A mixed interface finite element for cohesive zone models

The phenomena of crack initiation, propagation and ultimate fracture are studied here under the following assumptions: (i) the crack law is modelled by means of a cohesive zone model and (ii) the crack paths are postulated a priori. In this context, a variational formulation is proposed which relies on an augmented Lagrangian. A mixed interface finite element is introduced to discretise the crack paths, the degrees of freedom of which consist in the displacement on both crack lips and the density of cohesive forces.

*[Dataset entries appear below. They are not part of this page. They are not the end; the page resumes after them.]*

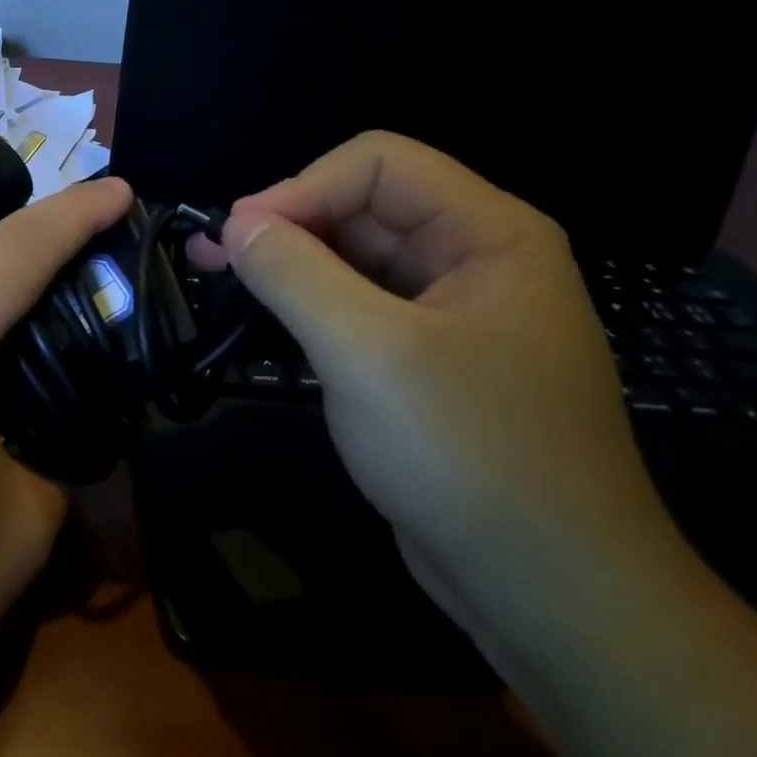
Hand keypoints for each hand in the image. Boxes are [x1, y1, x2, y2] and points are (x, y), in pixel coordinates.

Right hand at [196, 130, 684, 664]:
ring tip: (219, 281)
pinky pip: (355, 307)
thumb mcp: (370, 354)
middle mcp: (472, 260)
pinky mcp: (421, 360)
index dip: (302, 188)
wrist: (546, 591)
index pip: (379, 165)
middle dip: (285, 223)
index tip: (238, 237)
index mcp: (488, 235)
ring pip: (352, 258)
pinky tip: (262, 319)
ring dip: (286, 264)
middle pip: (362, 206)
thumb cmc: (470, 456)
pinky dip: (305, 305)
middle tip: (210, 258)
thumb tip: (234, 223)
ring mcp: (447, 313)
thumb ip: (295, 274)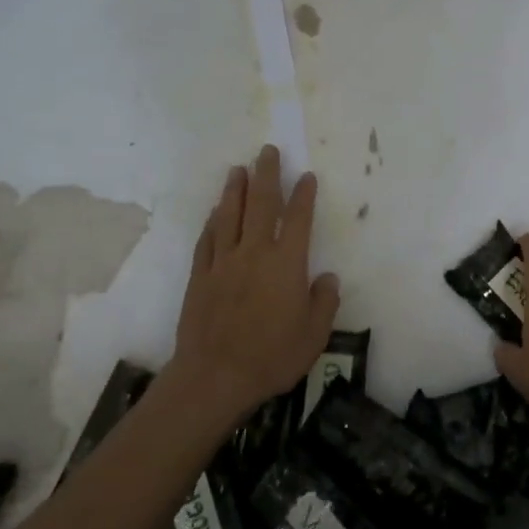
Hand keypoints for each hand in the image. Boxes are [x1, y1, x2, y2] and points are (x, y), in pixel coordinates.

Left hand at [170, 146, 339, 421]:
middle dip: (266, 175)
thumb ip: (324, 302)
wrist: (215, 376)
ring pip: (229, 215)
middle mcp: (254, 253)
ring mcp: (223, 262)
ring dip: (235, 189)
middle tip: (267, 151)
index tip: (306, 176)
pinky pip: (208, 240)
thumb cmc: (272, 356)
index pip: (298, 219)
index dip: (303, 195)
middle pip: (261, 204)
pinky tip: (215, 212)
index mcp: (286, 264)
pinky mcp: (200, 276)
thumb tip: (328, 278)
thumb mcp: (314, 335)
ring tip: (238, 169)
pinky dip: (213, 222)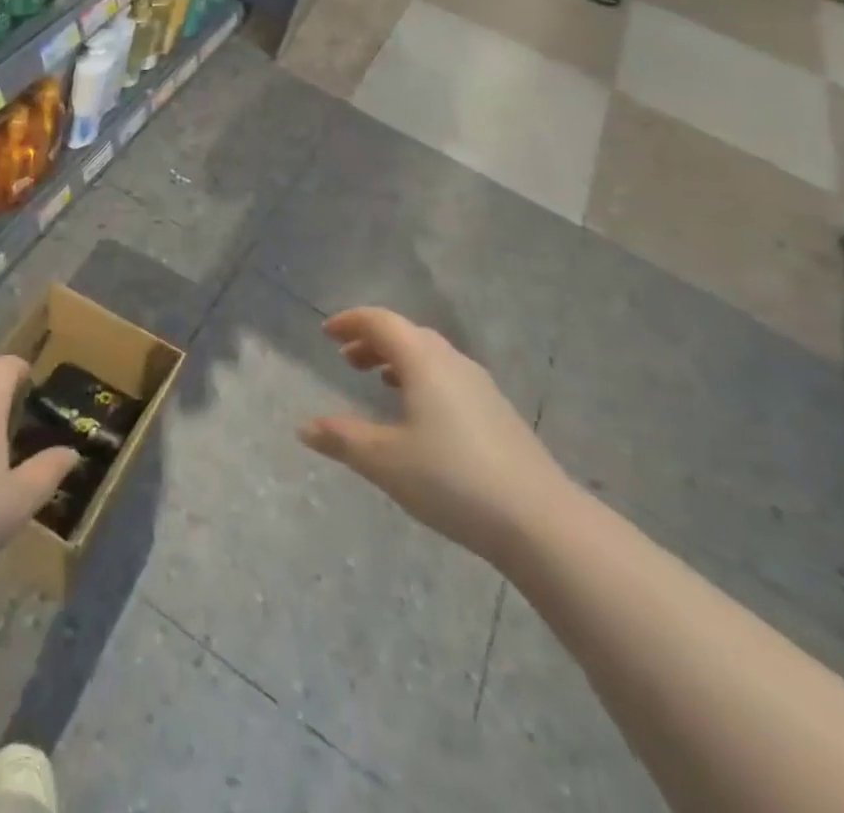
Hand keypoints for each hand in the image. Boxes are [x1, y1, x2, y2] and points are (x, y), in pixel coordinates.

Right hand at [299, 307, 576, 563]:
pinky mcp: (497, 413)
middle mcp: (452, 362)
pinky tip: (419, 414)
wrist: (540, 521)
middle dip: (373, 340)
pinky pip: (448, 378)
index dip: (350, 322)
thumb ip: (342, 439)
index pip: (380, 322)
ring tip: (377, 380)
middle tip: (346, 359)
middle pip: (406, 334)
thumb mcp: (386, 461)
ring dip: (398, 360)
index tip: (326, 333)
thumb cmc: (452, 480)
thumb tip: (303, 427)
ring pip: (430, 356)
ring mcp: (480, 387)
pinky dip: (422, 380)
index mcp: (423, 361)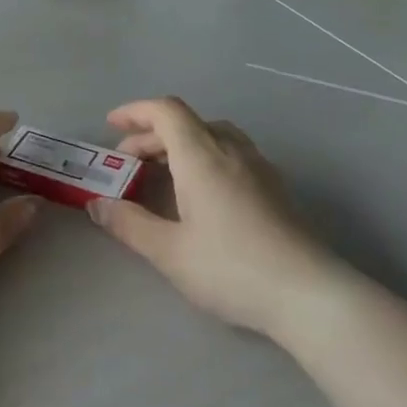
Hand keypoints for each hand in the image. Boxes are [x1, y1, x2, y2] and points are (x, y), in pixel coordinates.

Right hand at [88, 98, 335, 337]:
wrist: (309, 294)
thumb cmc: (232, 268)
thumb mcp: (169, 252)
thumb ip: (130, 224)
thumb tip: (98, 205)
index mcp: (202, 156)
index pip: (166, 111)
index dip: (135, 111)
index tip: (111, 125)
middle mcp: (231, 150)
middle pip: (187, 123)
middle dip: (151, 135)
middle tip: (127, 162)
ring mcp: (259, 167)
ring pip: (212, 136)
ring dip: (180, 144)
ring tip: (161, 173)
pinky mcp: (275, 187)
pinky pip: (231, 153)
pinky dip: (204, 157)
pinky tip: (200, 193)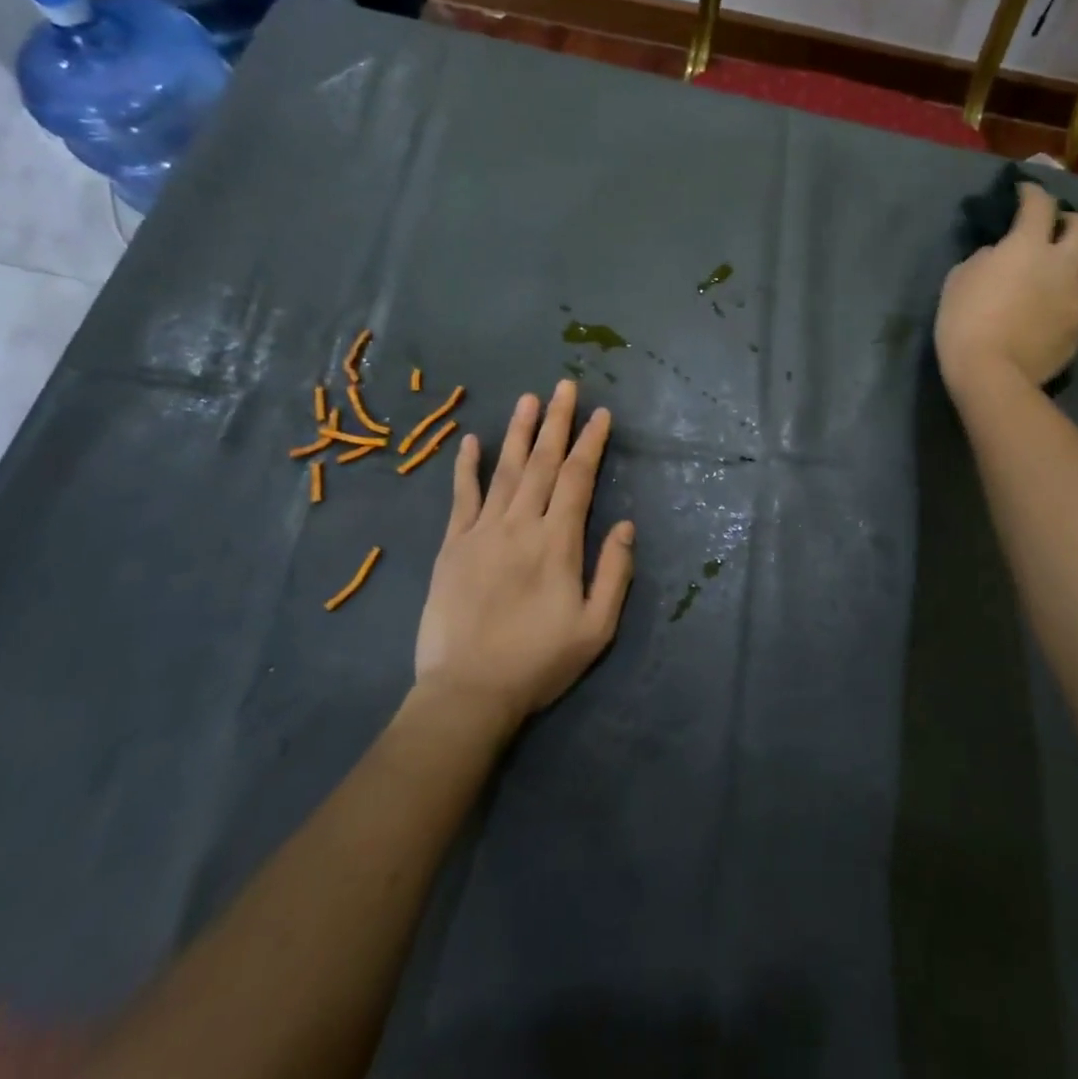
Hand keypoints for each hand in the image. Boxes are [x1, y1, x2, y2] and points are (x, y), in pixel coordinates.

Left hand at [414, 380, 635, 730]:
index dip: (591, 443)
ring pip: (505, 470)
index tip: (601, 414)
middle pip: (543, 463)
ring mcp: (481, 532)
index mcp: (557, 542)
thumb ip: (614, 572)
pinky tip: (471, 441)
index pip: (578, 479)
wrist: (467, 693)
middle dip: (557, 421)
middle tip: (565, 385)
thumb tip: (625, 525)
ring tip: (529, 399)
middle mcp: (520, 525)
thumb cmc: (538, 662)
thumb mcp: (596, 628)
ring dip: (519, 432)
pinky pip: (461, 498)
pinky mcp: (452, 546)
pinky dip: (467, 468)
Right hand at [935, 182, 1077, 398]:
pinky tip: (1057, 311)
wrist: (992, 373)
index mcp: (1027, 246)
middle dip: (1071, 223)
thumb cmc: (964, 321)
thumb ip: (985, 259)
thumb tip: (999, 255)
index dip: (1032, 192)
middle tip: (1054, 232)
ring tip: (1063, 278)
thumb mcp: (959, 279)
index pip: (1039, 205)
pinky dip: (1075, 302)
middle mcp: (1062, 264)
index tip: (1024, 192)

This enables an exact treatment of multi-valued cohesive laws (e.g. initial adhesion, contact conditions, possible rigid unloading, etc.), without penalty regularisation. A special attention is paid to the convergence with mesh-refinement, i.e. the well-posedness of the problem, on the basis of theoretical results of contact mechanics and some complementary numerical investigations. Fulfilment of the LBB condition is the key factor to gain the desired properties. Moreover, it is shown that the integration of the constitutive law admits a unique solution as soon as some condition on the augmented Lagrangian is enforced. Finally, a 3D simulation shows the applicability to practical engineer problems, including in particular the robustness of the formulation and its compatibility with classical solution algorithms (Newton method, line-search, path-following techniques).